(Source text of formatted documents)
- Opening Delimiter -

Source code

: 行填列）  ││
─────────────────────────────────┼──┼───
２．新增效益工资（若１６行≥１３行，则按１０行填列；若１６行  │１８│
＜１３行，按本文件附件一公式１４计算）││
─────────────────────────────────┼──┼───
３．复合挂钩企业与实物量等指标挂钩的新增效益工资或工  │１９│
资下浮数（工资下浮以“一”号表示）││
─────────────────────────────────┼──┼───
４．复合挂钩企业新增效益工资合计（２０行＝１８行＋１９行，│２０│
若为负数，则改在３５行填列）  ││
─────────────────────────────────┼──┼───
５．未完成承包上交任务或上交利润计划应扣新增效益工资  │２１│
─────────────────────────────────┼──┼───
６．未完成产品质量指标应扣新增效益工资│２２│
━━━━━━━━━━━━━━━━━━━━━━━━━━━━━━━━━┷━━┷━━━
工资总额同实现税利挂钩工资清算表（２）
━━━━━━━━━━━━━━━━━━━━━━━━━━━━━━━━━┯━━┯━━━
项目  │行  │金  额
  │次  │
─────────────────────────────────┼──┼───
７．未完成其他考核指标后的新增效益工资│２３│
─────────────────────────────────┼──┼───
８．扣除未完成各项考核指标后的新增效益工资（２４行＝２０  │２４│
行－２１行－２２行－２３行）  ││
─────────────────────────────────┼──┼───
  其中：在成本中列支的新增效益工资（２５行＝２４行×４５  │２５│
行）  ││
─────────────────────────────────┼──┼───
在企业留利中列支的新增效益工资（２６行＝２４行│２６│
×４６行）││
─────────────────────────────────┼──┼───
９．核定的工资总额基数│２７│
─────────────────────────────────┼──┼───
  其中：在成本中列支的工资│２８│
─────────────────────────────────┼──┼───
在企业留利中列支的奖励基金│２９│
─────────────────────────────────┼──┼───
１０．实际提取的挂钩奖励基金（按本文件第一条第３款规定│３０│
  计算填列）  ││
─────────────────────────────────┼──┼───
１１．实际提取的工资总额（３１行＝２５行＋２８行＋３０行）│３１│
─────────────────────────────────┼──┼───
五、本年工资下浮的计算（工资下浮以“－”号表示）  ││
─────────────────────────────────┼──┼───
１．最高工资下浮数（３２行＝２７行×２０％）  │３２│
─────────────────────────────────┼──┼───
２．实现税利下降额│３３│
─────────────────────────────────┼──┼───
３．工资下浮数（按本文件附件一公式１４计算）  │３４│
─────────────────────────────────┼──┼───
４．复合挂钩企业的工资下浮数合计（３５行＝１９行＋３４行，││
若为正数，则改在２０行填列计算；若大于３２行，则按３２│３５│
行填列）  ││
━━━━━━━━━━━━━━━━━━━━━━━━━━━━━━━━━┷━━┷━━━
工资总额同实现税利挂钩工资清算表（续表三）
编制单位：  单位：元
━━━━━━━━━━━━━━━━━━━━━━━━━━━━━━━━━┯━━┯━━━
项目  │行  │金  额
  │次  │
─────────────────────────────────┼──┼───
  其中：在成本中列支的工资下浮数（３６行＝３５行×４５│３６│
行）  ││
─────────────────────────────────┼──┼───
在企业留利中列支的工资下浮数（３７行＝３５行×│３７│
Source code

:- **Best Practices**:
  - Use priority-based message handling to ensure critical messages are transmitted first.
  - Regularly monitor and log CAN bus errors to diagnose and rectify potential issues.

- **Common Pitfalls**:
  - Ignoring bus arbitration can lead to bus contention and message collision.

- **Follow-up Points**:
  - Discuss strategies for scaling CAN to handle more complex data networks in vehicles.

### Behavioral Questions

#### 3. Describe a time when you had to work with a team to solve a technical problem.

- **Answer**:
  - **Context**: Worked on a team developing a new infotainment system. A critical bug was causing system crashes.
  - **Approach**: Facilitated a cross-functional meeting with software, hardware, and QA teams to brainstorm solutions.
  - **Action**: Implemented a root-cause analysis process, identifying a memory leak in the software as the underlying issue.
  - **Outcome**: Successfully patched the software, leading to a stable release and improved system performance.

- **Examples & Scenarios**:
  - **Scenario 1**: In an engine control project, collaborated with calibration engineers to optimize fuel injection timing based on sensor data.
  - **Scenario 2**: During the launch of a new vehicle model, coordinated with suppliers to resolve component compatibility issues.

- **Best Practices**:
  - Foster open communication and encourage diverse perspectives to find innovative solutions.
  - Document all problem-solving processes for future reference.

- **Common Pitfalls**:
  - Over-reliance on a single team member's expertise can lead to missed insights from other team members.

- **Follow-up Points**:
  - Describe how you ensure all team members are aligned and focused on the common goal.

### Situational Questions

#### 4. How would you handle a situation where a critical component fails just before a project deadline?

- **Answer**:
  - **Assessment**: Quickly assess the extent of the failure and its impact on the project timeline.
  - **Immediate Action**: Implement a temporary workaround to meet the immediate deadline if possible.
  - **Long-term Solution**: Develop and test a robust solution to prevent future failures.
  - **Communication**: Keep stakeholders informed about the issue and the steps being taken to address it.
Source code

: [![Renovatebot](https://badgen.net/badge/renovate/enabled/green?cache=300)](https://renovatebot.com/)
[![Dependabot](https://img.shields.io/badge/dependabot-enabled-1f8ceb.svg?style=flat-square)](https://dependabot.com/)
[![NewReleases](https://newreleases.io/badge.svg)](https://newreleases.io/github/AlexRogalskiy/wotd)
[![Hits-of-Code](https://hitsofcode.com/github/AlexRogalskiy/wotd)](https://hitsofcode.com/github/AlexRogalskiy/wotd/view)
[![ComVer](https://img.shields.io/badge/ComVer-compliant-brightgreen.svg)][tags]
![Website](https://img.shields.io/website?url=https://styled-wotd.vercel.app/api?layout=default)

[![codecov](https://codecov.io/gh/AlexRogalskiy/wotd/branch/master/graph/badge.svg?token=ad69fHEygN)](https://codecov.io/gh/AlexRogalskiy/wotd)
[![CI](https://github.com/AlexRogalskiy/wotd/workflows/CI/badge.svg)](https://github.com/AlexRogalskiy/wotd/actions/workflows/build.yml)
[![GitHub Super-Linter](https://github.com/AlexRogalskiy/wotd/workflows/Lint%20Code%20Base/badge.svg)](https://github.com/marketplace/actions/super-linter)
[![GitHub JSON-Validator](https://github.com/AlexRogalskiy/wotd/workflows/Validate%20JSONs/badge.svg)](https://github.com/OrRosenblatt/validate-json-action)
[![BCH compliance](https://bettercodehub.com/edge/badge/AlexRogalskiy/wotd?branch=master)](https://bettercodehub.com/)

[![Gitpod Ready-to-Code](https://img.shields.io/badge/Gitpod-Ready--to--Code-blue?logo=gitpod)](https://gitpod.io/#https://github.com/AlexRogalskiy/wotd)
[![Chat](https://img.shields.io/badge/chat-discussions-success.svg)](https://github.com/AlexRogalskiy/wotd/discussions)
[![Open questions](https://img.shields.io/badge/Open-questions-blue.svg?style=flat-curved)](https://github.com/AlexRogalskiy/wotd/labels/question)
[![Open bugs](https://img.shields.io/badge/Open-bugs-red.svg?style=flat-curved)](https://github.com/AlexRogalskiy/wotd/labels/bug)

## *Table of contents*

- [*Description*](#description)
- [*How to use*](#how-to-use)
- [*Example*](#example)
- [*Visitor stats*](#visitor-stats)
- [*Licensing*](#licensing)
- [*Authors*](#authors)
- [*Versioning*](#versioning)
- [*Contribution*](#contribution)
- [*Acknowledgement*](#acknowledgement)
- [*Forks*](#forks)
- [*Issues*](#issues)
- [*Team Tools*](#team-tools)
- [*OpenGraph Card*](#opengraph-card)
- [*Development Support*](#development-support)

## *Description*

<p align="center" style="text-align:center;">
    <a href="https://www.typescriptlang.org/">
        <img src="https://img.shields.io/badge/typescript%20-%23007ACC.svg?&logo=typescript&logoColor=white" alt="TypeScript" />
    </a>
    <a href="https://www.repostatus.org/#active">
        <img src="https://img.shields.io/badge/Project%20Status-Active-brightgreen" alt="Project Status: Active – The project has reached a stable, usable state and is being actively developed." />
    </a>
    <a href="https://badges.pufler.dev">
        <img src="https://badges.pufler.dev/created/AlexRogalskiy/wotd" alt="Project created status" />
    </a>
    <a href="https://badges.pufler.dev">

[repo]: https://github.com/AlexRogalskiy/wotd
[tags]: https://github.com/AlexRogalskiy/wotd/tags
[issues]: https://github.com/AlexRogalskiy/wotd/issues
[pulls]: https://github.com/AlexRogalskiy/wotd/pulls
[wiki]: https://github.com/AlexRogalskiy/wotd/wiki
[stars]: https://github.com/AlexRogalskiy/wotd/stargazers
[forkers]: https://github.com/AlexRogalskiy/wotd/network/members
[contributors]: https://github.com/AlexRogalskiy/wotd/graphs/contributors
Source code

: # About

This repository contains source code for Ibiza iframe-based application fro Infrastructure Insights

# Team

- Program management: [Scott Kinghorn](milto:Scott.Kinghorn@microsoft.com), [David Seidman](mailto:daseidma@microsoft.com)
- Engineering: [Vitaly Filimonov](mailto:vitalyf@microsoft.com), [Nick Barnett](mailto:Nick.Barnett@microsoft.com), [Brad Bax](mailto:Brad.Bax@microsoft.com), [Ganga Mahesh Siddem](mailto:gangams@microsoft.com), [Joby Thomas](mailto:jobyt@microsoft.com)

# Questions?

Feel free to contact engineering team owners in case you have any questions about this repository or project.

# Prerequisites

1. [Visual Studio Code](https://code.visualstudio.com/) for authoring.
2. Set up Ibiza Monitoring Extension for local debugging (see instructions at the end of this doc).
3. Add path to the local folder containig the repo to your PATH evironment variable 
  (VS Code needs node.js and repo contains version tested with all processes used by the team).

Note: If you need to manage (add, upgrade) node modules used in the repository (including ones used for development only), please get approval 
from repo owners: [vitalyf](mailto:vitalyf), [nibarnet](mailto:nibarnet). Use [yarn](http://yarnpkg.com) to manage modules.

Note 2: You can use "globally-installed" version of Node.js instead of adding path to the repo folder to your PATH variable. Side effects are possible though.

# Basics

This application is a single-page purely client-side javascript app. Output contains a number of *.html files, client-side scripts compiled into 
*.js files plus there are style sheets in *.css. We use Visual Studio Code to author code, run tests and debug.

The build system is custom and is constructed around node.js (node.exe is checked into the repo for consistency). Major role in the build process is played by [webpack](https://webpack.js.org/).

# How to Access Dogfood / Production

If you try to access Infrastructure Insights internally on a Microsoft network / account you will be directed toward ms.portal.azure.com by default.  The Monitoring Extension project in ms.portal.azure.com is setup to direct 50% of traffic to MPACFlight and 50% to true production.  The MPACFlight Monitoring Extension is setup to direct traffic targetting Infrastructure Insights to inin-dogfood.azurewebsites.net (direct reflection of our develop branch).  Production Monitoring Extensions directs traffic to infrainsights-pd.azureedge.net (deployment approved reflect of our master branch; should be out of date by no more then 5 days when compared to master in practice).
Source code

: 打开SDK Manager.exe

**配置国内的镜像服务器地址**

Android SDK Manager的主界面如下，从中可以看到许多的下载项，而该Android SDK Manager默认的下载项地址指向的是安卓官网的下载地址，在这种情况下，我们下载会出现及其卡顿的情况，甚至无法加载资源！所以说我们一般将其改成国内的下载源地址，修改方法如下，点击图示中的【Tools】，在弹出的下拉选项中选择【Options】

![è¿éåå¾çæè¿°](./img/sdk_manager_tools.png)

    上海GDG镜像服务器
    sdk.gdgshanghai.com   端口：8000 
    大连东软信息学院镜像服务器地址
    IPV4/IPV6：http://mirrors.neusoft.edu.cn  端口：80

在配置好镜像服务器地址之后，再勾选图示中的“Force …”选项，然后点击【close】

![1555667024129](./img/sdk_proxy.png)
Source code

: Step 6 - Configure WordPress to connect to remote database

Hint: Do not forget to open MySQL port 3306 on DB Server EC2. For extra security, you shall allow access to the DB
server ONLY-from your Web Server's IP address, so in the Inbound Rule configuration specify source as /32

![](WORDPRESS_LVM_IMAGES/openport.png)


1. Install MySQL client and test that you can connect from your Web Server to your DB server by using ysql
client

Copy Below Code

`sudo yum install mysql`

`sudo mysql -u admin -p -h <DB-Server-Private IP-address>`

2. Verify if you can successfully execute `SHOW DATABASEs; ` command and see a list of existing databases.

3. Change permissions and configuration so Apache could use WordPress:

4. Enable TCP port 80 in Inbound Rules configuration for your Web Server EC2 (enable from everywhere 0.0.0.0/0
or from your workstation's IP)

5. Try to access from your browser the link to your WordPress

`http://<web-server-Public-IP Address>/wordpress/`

- Closing Delimiter -

* ASSIGNED TASK *
Please extract the stretch from the line containing "#### 3. Describe" through the line containing "- **Outcome**: Successfully", reproducing every line unchanged.

* ANSWER AREA *
#### 3. Describe a time when you had to work with a team to solve a technical problem.

- **Answer**:
  - **Context**: Worked on a team developing a new infotainment system. A critical bug was causing system crashes.
  - **Approach**: Facilitated a cross-functional meeting with software, hardware, and QA teams to brainstorm solutions.
  - **Action**: Implemented a root-cause analysis process, identifying a memory leak in the software as the underlying issue.
  - **Outcome**: Successfully patched the software, leading to a stable release and improved system performance.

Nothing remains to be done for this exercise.